• Work task
Print the listing that follows, character for character.

Start of Exercise data

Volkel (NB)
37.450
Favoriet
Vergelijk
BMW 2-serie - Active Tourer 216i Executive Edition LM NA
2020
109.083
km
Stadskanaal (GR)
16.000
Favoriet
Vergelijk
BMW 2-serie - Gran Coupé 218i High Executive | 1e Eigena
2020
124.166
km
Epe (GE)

End of Exercise data

• Your solution
Volkel (NB)
37.450
Favoriet
Vergelijk
BMW 2-serie - Active Tourer 216i Executive Edition LM NA
2020
109.083
km
Stadskanaal (GR)
16.000
Favoriet
Vergelijk
BMW 2-serie - Gran Coupé 218i High Executive | 1e Eigena
2020
124.166
km
Epe (GE)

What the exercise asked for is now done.